La voce italiana dell’Afghanistan: l’intervista alla giornalista di guerra Barbara Schiavulli
“Raccontare le storie delle persone, il loro forte coraggio e la loro dignità”. Questo è ciò che ha portato Barbara Schiavulli a voler diventare giornalista di guerra, sin da quando frequentava la scuola media.
Avendo iniziato a scrivere di cronaca nera nel 1997 per il Gazzettino di Venezia, poco dopo si è trasferita a Gerusalemme per seguire da vicino il conflitto israelo-palestinese fino a diventare spesso l’unica corrispondente italiana di guerra a raccontare dal vivo l’aspetto più violento della storia dell’ultimo ventennio.

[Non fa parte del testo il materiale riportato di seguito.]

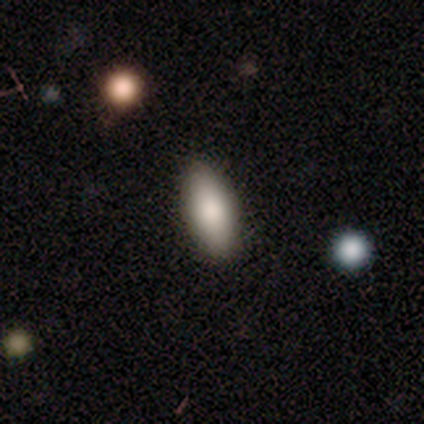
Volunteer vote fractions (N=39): Morphology: type=smooth (82%); roundness=in between (81%); merging=none (89%).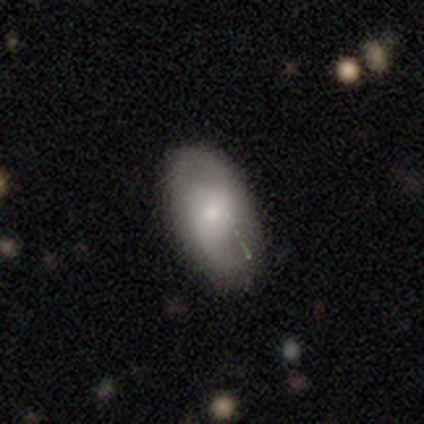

“Tra i tanti posti in cui uno va” confessa la Schiavulli in un’intervista telefonica rilasciata a The Walk Of Fame, “ce n’è sempre uno che gli conquista il cuore: quello per me è stato l’Afghanistan. Non so spiegare perché, sarà perché a me piace raccontare le persone e perché penso che la storia di ciascun afghano meriterebbe un film”.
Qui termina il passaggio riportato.